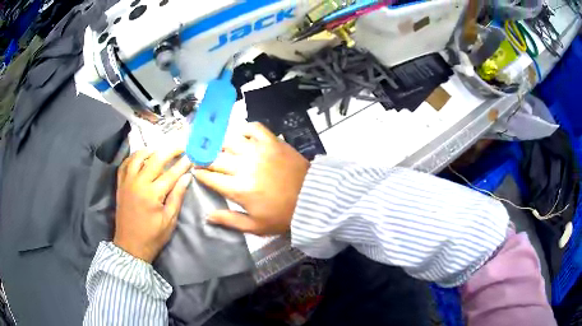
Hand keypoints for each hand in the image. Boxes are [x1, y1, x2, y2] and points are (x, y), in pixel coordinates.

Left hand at [114, 148, 192, 262]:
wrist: (130, 246)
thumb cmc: (152, 236)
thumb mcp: (169, 220)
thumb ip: (177, 197)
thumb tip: (187, 177)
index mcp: (152, 194)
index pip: (171, 174)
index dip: (183, 164)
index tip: (192, 155)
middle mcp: (138, 183)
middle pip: (155, 159)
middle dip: (170, 150)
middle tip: (180, 145)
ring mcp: (127, 182)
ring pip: (137, 157)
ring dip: (150, 150)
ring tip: (160, 149)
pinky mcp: (120, 185)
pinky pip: (125, 165)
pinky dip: (133, 157)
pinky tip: (140, 157)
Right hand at [194, 122, 309, 235]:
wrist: (312, 198)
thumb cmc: (283, 215)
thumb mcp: (255, 226)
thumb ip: (229, 220)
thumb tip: (207, 216)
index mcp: (239, 189)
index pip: (210, 177)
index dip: (200, 174)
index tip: (197, 172)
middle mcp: (245, 166)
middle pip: (215, 157)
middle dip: (204, 157)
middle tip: (200, 157)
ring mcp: (259, 151)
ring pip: (230, 139)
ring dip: (219, 142)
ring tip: (216, 145)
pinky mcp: (272, 141)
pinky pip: (254, 128)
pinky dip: (244, 128)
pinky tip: (239, 134)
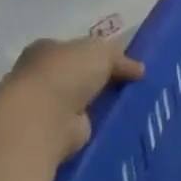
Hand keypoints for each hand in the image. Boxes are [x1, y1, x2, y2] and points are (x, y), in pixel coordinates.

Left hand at [0, 35, 143, 158]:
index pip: (74, 49)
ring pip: (82, 101)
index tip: (123, 62)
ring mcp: (46, 106)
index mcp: (46, 50)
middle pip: (78, 75)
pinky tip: (120, 123)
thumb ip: (120, 56)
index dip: (98, 54)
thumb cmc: (66, 73)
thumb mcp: (102, 51)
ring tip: (132, 103)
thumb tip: (138, 69)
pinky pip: (85, 124)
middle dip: (101, 79)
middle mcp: (41, 77)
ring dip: (101, 103)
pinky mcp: (56, 132)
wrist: (43, 119)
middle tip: (132, 83)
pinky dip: (99, 124)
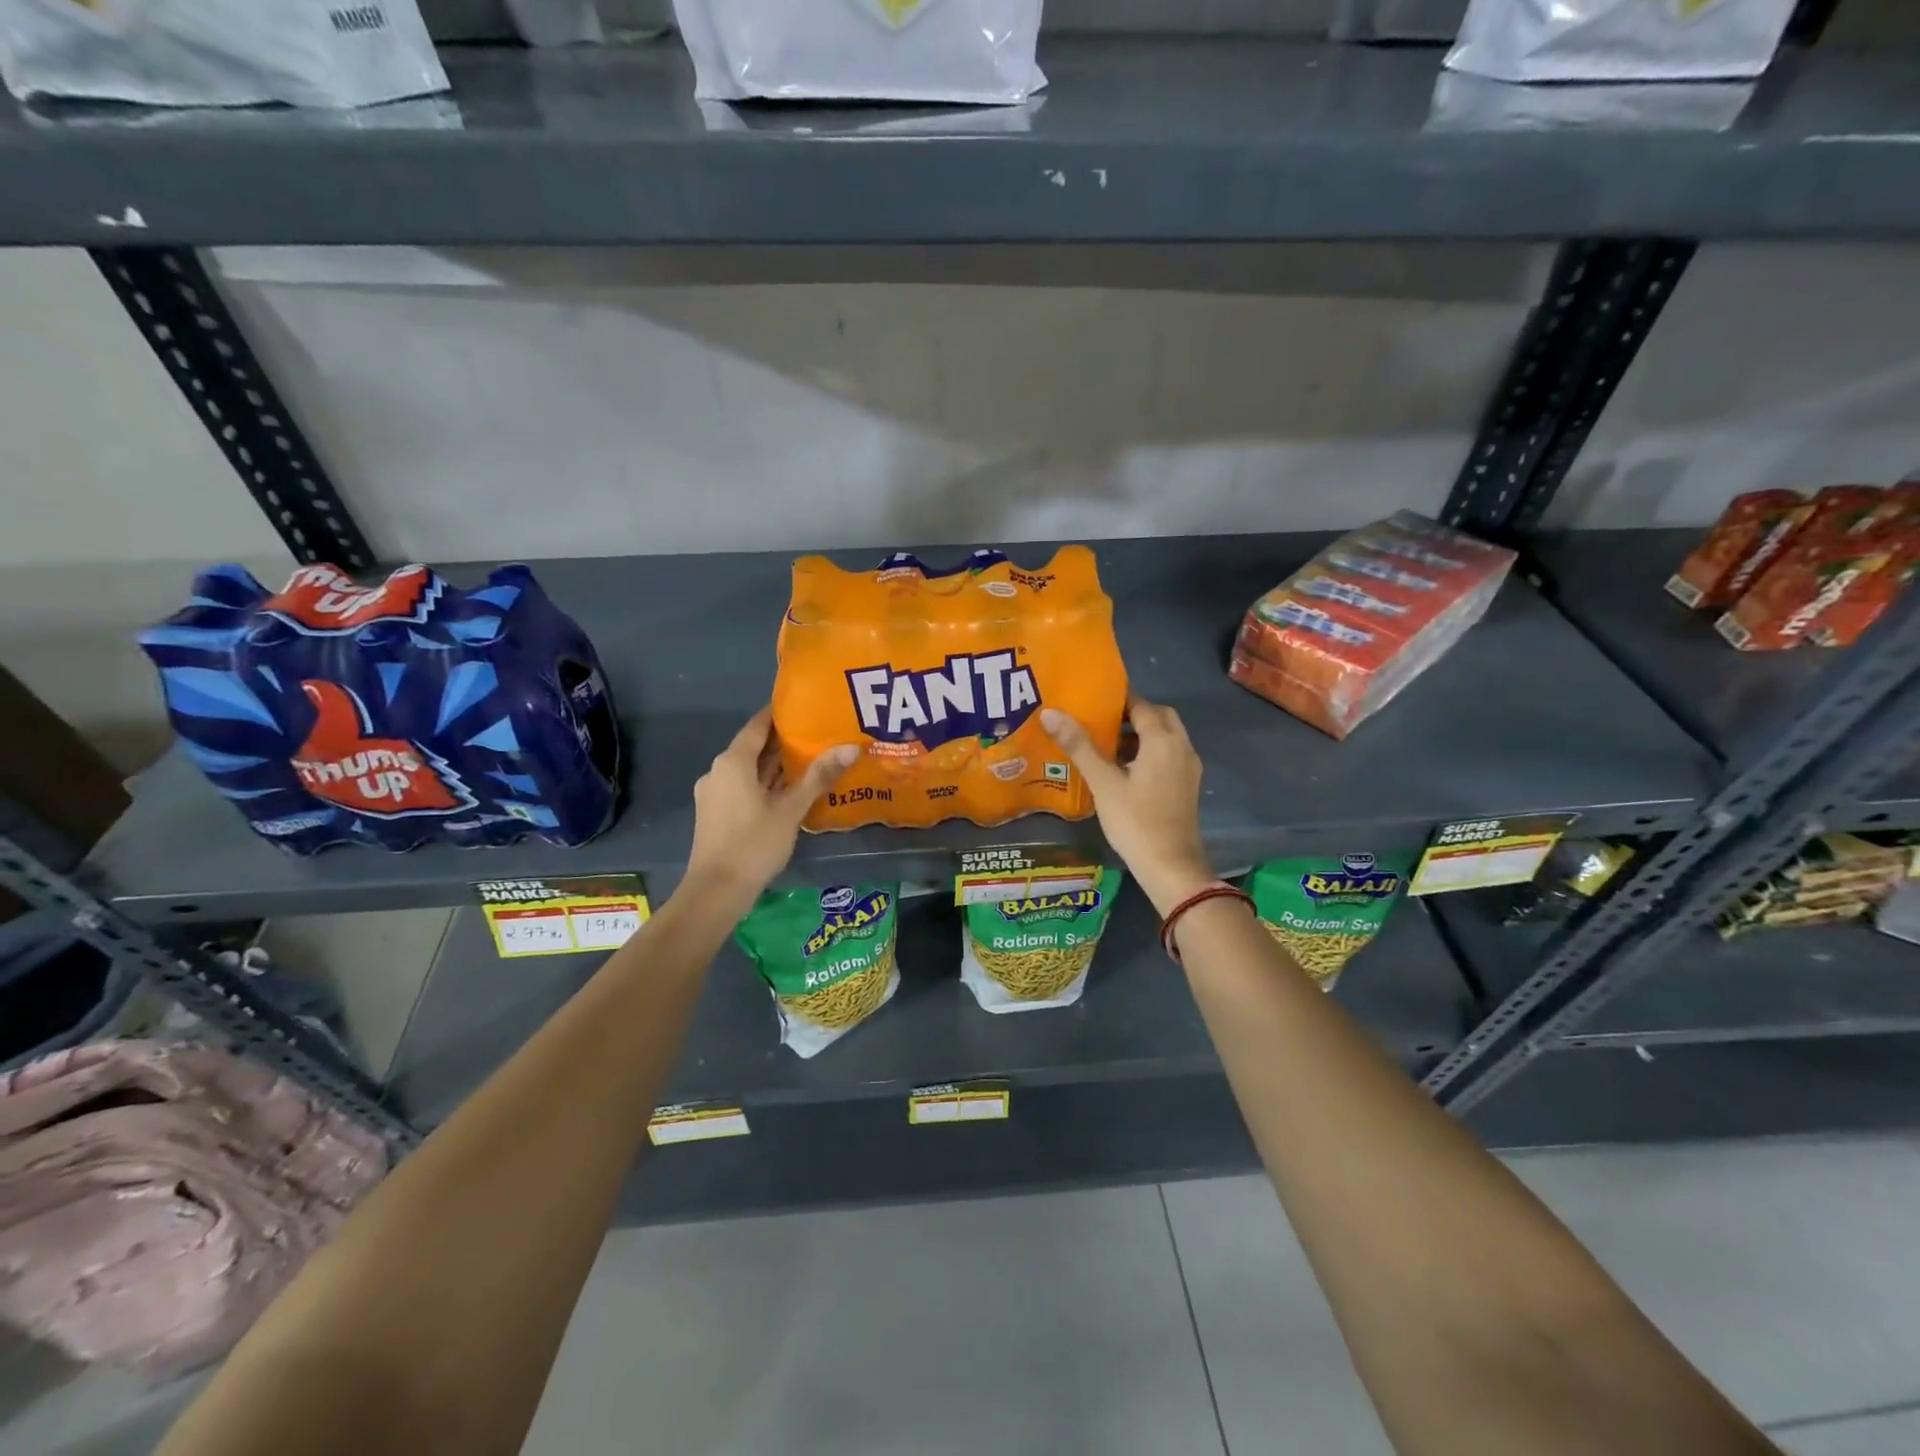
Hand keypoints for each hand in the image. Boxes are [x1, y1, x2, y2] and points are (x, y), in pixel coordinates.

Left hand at [684, 708, 859, 907]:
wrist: (716, 891)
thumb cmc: (753, 844)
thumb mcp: (791, 809)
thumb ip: (819, 776)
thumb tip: (851, 747)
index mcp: (733, 762)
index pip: (758, 725)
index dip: (780, 714)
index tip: (806, 706)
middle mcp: (719, 771)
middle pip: (753, 747)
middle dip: (783, 741)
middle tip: (818, 733)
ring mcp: (715, 794)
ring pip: (749, 770)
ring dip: (775, 765)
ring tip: (811, 758)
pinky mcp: (717, 814)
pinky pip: (744, 787)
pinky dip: (766, 783)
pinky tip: (791, 790)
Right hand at [1041, 698, 1213, 916]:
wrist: (1171, 867)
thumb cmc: (1135, 822)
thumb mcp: (1103, 783)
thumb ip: (1079, 746)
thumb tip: (1050, 713)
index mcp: (1163, 741)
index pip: (1141, 705)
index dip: (1117, 700)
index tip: (1091, 701)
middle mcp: (1181, 747)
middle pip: (1159, 717)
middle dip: (1132, 714)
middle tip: (1100, 722)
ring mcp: (1188, 768)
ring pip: (1166, 737)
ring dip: (1141, 734)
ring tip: (1106, 745)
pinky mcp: (1187, 785)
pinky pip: (1169, 755)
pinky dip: (1149, 752)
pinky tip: (1123, 770)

|---|

[Task item]: Using the data above, retype exactly the lines from the line with "thumb mcp: (255, 226)" to the line with "index dip: (1117, 700)", inclusive. No pictures and nothing else.

[Response below]:
thumb mcp: (255, 226)
thumb ip: (229, 220)
thumb tip: (207, 216)
index mcp: (239, 189)
index pip: (210, 177)
index dip: (200, 174)
index tip: (197, 172)
middle mcp: (245, 166)
middle pip: (215, 157)
middle dip: (204, 157)
middle tip: (200, 157)
ring mcp: (259, 151)
ring pip: (230, 139)
ring dip: (219, 142)
ring tip: (216, 145)
pinky mcp: (272, 141)
pinky pip: (254, 128)
pinky dip: (244, 128)
pinky tip: (239, 134)
Hand keypoints for each hand in the image. Boxes are [x1, y1, x2, y2] and points are (x, y), in pixel coordinates.

Left hand at [0, 35, 143, 158]:
index pip: (74, 49)
ring pip: (82, 101)
index tip: (123, 62)
ring mcp: (46, 106)
index mcp: (46, 50)
middle pip: (78, 75)
pinky tip: (120, 123)
thumb ip: (120, 56)
index dip: (98, 54)
thumb cmc: (66, 73)
thumb mcp: (102, 51)
ring tip: (132, 103)
thumb tip: (138, 69)
pinky pip: (85, 124)
middle dip: (101, 79)
middle mcp: (41, 77)
ring dip: (101, 103)
pinky mcp: (56, 132)
wrist: (43, 119)
middle tip: (132, 83)
pinky dip: (99, 124)
Hand keypoints for each hand in the image. Boxes are [x1, y1, x2, y2] and points are (x, y), in pixel coordinates.

Left hand at [684, 708, 859, 907]:
wrist: (716, 891)
thumb cmc: (753, 844)
thumb mcp: (791, 809)
thumb ip: (819, 776)
thumb tip: (851, 747)
index mcp: (733, 762)
index pip: (758, 725)
index dip: (780, 714)
index tip: (806, 706)
middle mcp: (719, 771)
middle pip: (753, 747)
middle dip: (783, 741)
middle tip: (818, 733)
ring mcp: (715, 794)
ring pip: (749, 770)
ring dip: (775, 765)
ring tip: (811, 758)
pinky mcp: (717, 814)
pinky pip: (744, 787)
pinky dip: (766, 783)
pinky tip: (791, 790)
Right hand at [1041, 698, 1213, 916]:
wrist: (1171, 867)
thumb cmc: (1135, 822)
thumb mcp: (1103, 783)
thumb ip: (1079, 746)
thumb tip: (1050, 713)
index mcp: (1163, 741)
index pip: (1141, 705)
index dip: (1117, 700)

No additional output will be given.